Friday, January 31, 2014

Trip Report: South Face of Tour Ronde

I'm usually off to Chamonix at the beginning on January but this year I got asked to be a part of the "Deep Winter" photo challenge so I put off my flight for a couple weeks so I could attend. Conditions were pretty heinous in Whistler with way below average snow and 10,000 ft + freezing levels. So after a brutal week of shooting in terrible conditions, followed by the slide show and a dance party at Tommy Africa's until 3am I had 24 hours to drive back to Seattle, move out of my place and pack for three months in Chamonix. Not sure how I pulled it off but I made it!

Here's Jason Hummel's slideshow, we got 3rd btw! WOO HOO!

I met my friend Mia at the airport only to find her in tears because they wouldn't let her board the plane because her passport expired in less than three months. (Take note anyone traveling to Europe soon) She was coming over to Chamonix for the first time to watch her man, Drew Tabke compete in the Freeride World Tour.
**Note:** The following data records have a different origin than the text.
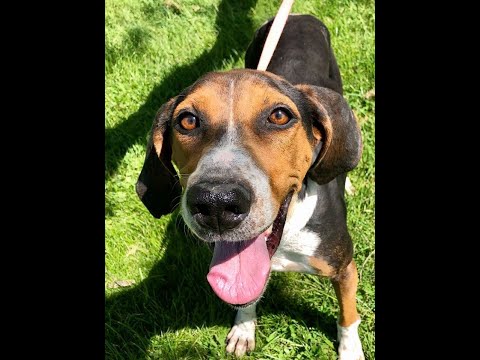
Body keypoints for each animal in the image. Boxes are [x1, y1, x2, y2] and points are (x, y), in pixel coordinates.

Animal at [135, 14, 364, 360]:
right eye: (187, 120)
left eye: (280, 115)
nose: (217, 203)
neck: (287, 234)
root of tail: (298, 16)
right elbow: (245, 299)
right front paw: (243, 329)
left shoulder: (344, 268)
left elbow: (348, 316)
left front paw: (351, 351)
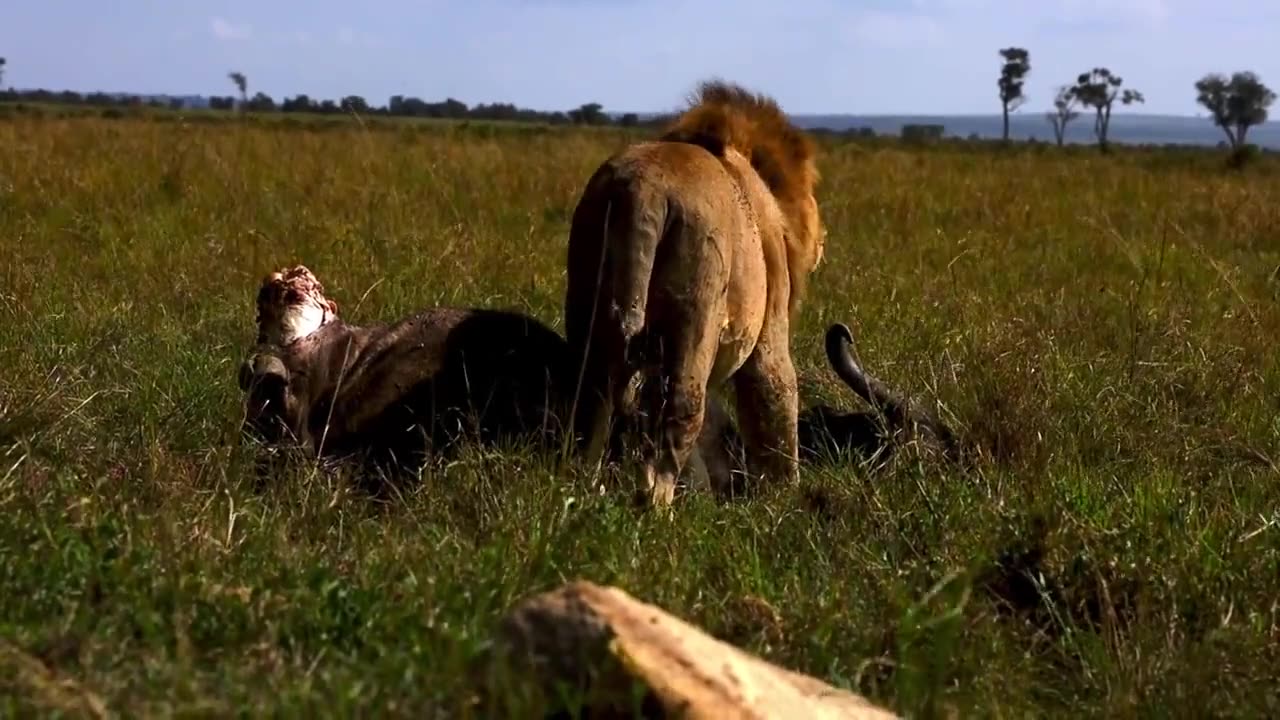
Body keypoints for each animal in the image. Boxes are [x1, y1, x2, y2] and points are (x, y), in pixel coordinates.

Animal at [565, 78, 824, 504]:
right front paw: (784, 499)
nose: (821, 241)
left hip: (587, 284)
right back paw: (659, 508)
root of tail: (643, 192)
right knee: (677, 418)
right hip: (695, 309)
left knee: (592, 404)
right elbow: (775, 398)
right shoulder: (770, 326)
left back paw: (579, 488)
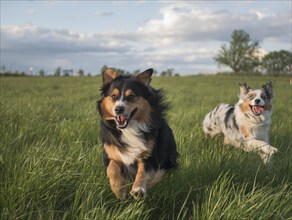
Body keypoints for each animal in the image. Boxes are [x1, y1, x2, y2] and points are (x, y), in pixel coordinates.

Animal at [97, 68, 178, 199]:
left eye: (131, 96)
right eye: (113, 96)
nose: (118, 109)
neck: (129, 129)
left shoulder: (149, 156)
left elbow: (142, 172)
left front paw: (138, 189)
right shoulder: (111, 153)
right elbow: (112, 168)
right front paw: (119, 189)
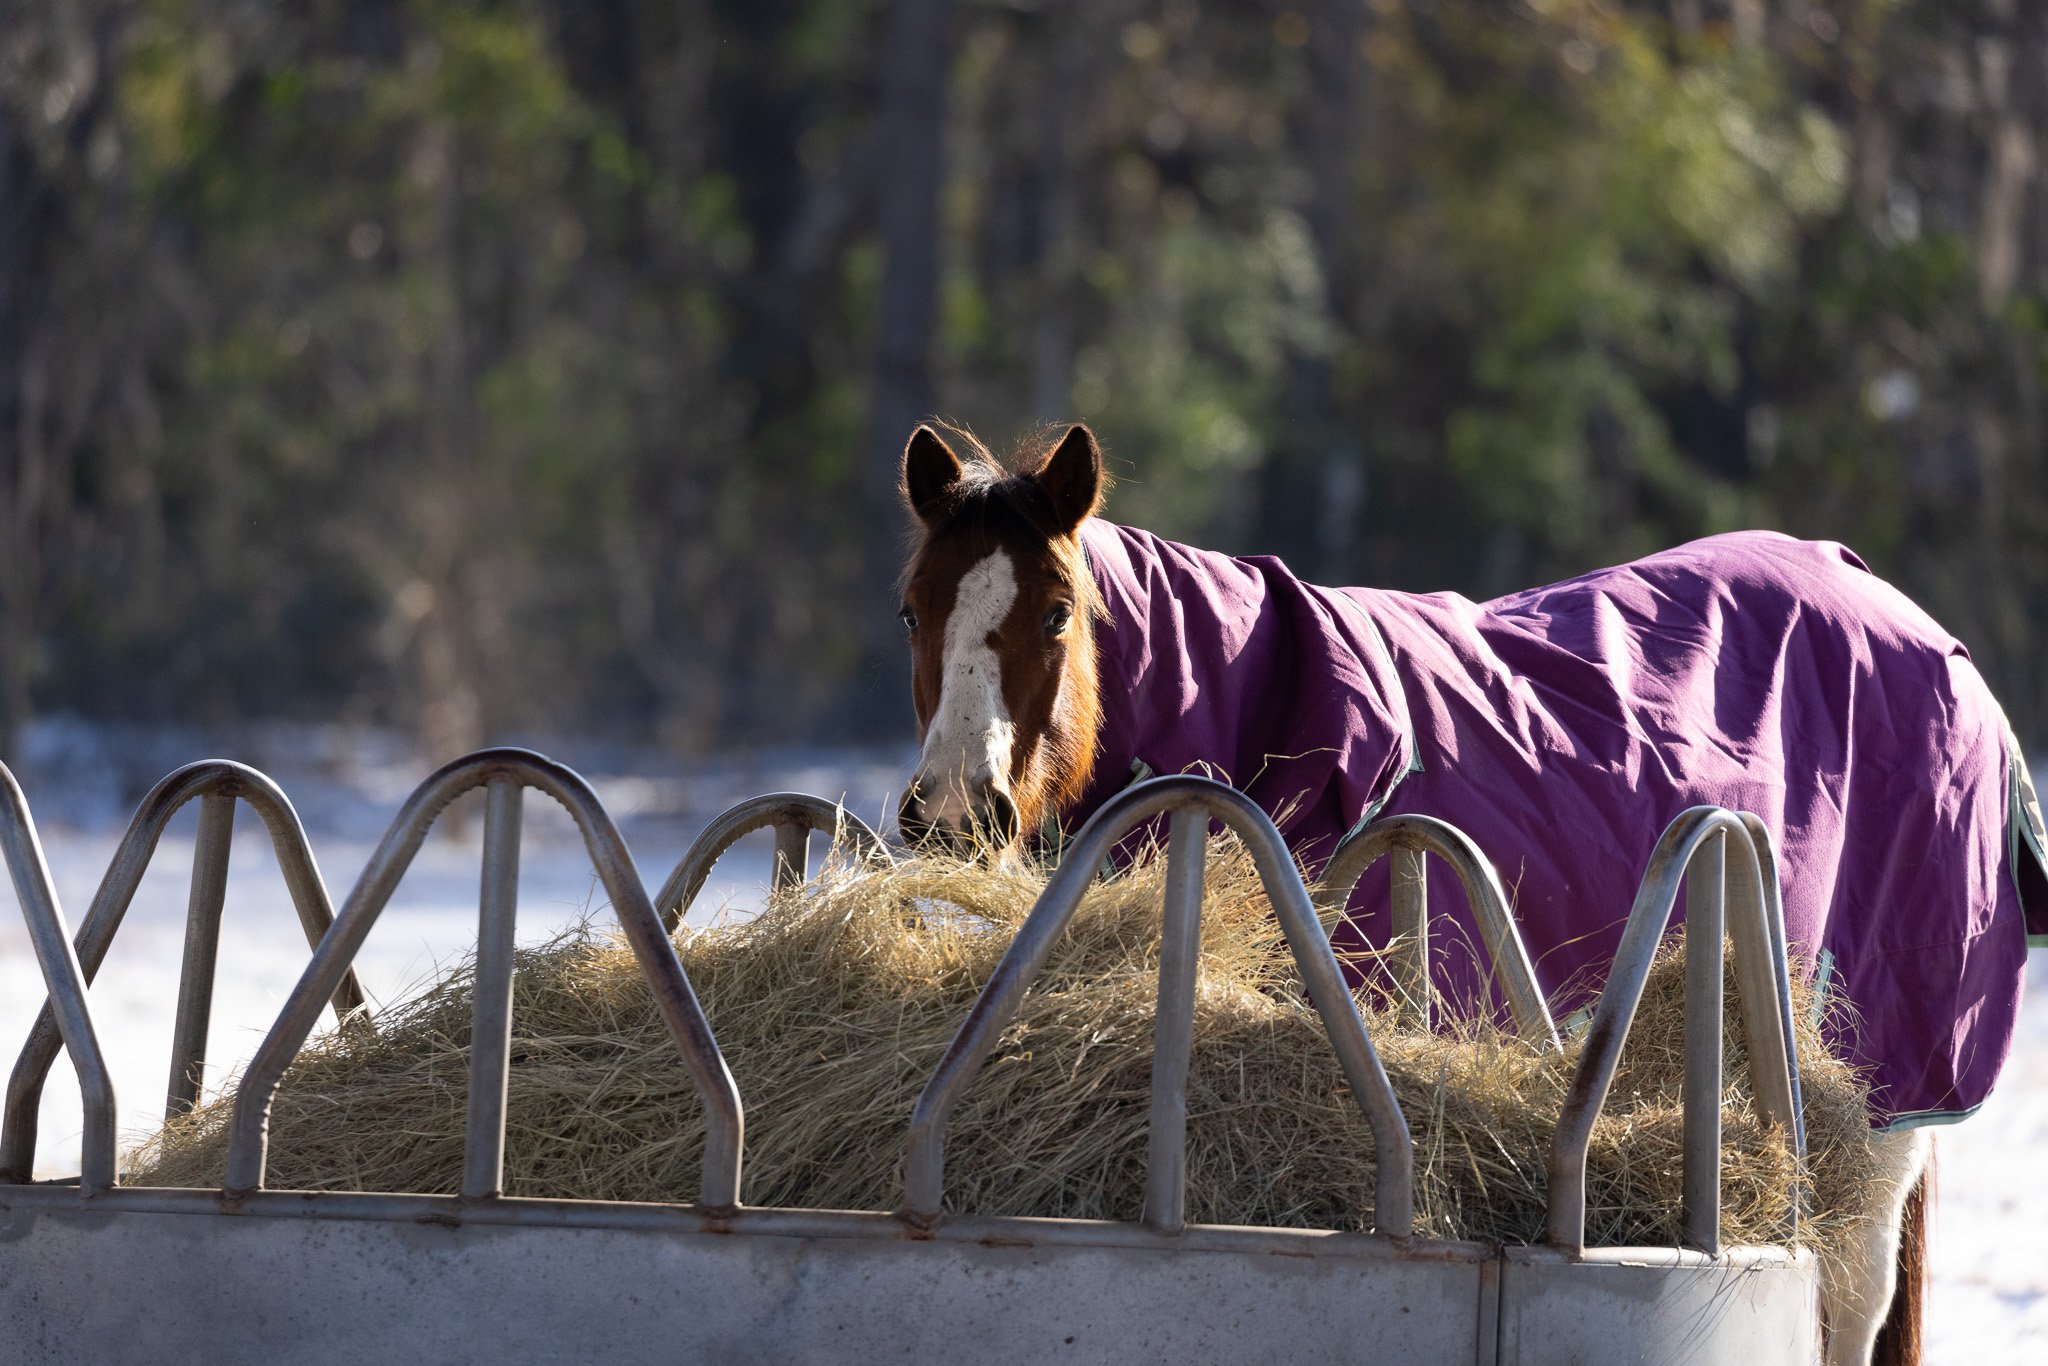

After arguing with, then begging, then bribing the front desk personnel, I realized I was going to miss my flight and had to leave Mia in a sad, pathetic, sobbing mess on the floor.

It was sadder than this:

I didn't sleep on the flight one bit because I was SO STOKEDDDD!!!! I should've gotten some ambien and been less stoked because I got to Cham and had to go right to work because Wednesday was the last blue bird day for a while. We decided to ride the South face of the Tour Rond, from Chamonix into Italy, down into the Brenva basin. A zone I've been wanting to go for four years but have been too intimidated. It's pretty scary, massive exposure, super broken glacier and sketchy exit. Never actually seeing the South Face of the Tour Rond with my own eyes made it even scarier but we had good beta from people who had done it the day before, also Ross had been back there before.

Many of you will recognize the Tour Ronde from Jeremy Jones's, "Deeper". The approach is to the left up a steep, sugary, mixed face then up the ridge. The South face isn't nearly as gnarly as North face but I'd say the exit is worse. This pic is a couple years old:

As Ross, Dave and I transitioned over to booting, we're almost ready to boot up and I see Ross's ski go airborne, flying down onto the Mer de Glace and disappearing behind a ridge. Whelp, that was it for Ross. Down he went, off to find his brand new ski. I was convinced it perished into a 1,000 ft crevasse, never to be seen again. (All superior pics by Davide De Masi)

Kind of sketchy mixed climbing, sugar on slabby rocks. Dislike.

Whatev's, up we go!

We were about 700 feet up the face and who do we see but ROSS HEWITT! Makin moves to catch up to us! Followed by a couple other friends including Britain's sickest freerider Dave Searle and Ally Fulton. We got to the top of the ridge and waited for Ross to catch up, which only took him like 10 minutes. He deadman'd his ski and rapped into a crevasse to retrieve his ski. Ross Hewitt, such a badass. The views from up there were some of the best I've seen in the Chamonix Valley. Absolutely spectacular! Forgetting about getting 3 hours of sleep in the past 48 hours or something we dropped in, avoiding sharks and getting into the goods.

The lower face mellowed out and the snow got better.

Little did we know, Ross had tomahawked three times at the very top of the face. As we stopped at the bottom he told us his perilous story. His pants were ripped to shreds and his ice axed had gouged a massive bloody hole in his knee. He got lucky. Oh yeah AND his car keys were in his pocket. Not killing it. He was just having one of those days. BUT, he's killin it here:

STOOOOOOOKED! After the 2,000ft + face we shredded another couple thousand feet of super fun pow until we got to the gully of death and had to traverse below the massive Brenva icefall.

Travelling one by one through the gully of death and going as fast as we could out the traverse under the icefall we made it to the top of the moraine where we ate snickers, gave high fives, planned a negroni session and talked about how we'd get home without Ross's keys. I would've never ridden anything back here if I knew we had to traverse under the icefall. Usually the exit is to the lookers left in this picture but the glacier was too broken up to travel across. Bummer. I won't be back here until it snows a lot more. It was scary. We met the Champ, Tabke in Courmayeur after the Freeride World Tour Italy comp and doused ourselves with negroni's and pizza. Great christening run in Cham. Now time to sleep. Oh yeah, and Mia got a flight the next day!